Com efeito, vê-se que a suspensão do dever de apresentação mensal em Juízo foi determinada pelo magistrado em cumprimento à recomendação do Conselho Nacional de Justiça e à determinação do Tribunal de Justiça do Estado de Santa Catarina, decorrentes da situação de pandemia, circunstância alheia à vontade do paciente.

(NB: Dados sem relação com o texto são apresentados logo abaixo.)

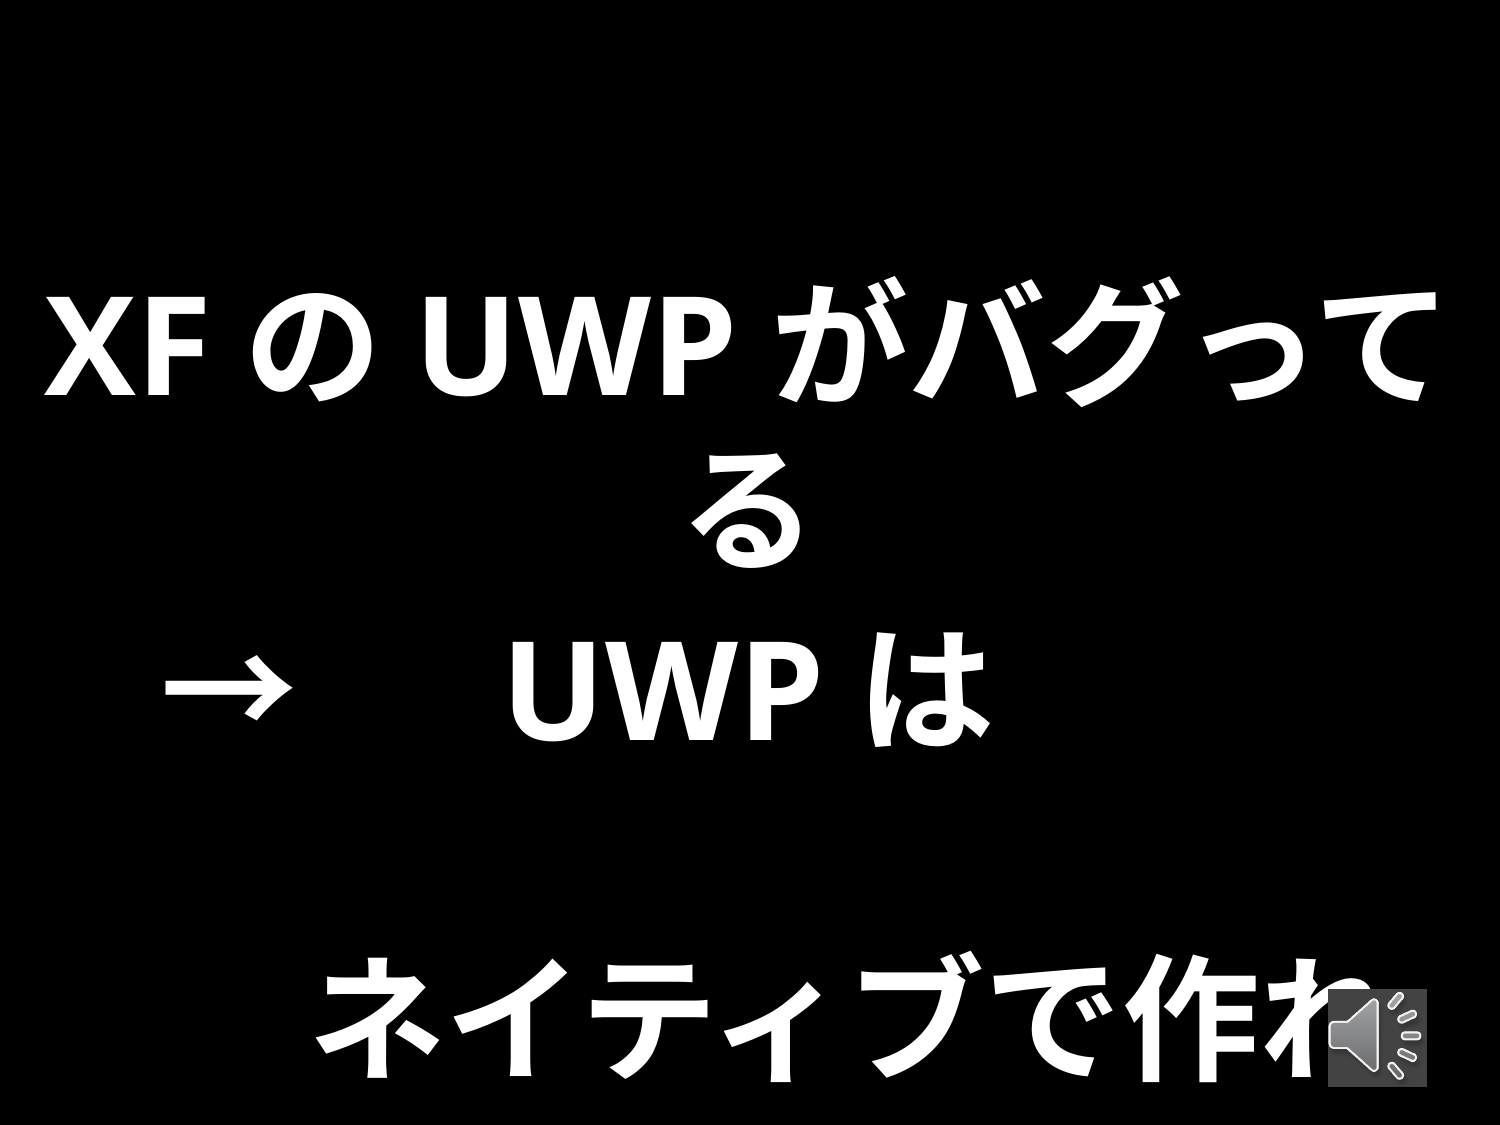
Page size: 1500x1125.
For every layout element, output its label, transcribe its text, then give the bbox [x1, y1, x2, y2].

Desse modo, não se mostra razoável o prolongamento da pena sem que tenha sido evidenciada a participação do apenado em tal retardamento.
Com a mesma conclusão cite-se trecho das Orientações sobre Alternativas Penais no âmbito das medidas preventivas à propagação da infecção pelo novo coronavírus (Covid-19), também elaborada pelo Conselho Nacional de Justiça para disciplinar situação semelhante à ora analisada:
‘No âmbito da execução penal, transação penal e condições impostas por suspensão condicional do processo e sursis: (I) Dispensar o comparecimento pessoal para o cumprimento de penas e medidas alternativas – como a prestação de serviços à comunidade, o comparecimento em juízo etc. – durante o período da pandemia; (II) Computar o período de dispensa temporária do cumprimento de penas e medidas alternativas de cunho pessoal e presencial – como a prestação de serviços à comunidade, o comparecimento em juízo etc. – durante o período da pandemia, como período de efetivo cumprimento, considerando que a sua interrupção independe da vontade da pessoa em cumprimento, decorrendo diretamente de imposição determinada por autoridades sanitárias, além do que a manutenção prolongada de pendências jurídico-penais tem um efeito dessocializador, em particular quanto as oportunidades de trabalho e renda’.
Outrossim, o paciente cumpriu todas as demais condições do regime aberto, que não foram suspensas, inclusive, permaneceu sujeito às sanções relativas a eventual descumprimento, o que reforça a necessidade de se reconhecer o tempo de suspensão do dever de apresentação mensal em juízo como pena efetivamente cumprida, sob pena de alargar o período em que o apenado está sujeito à disciplina do regime aberto” (HC 657.382/SC, j. 27/04/2021).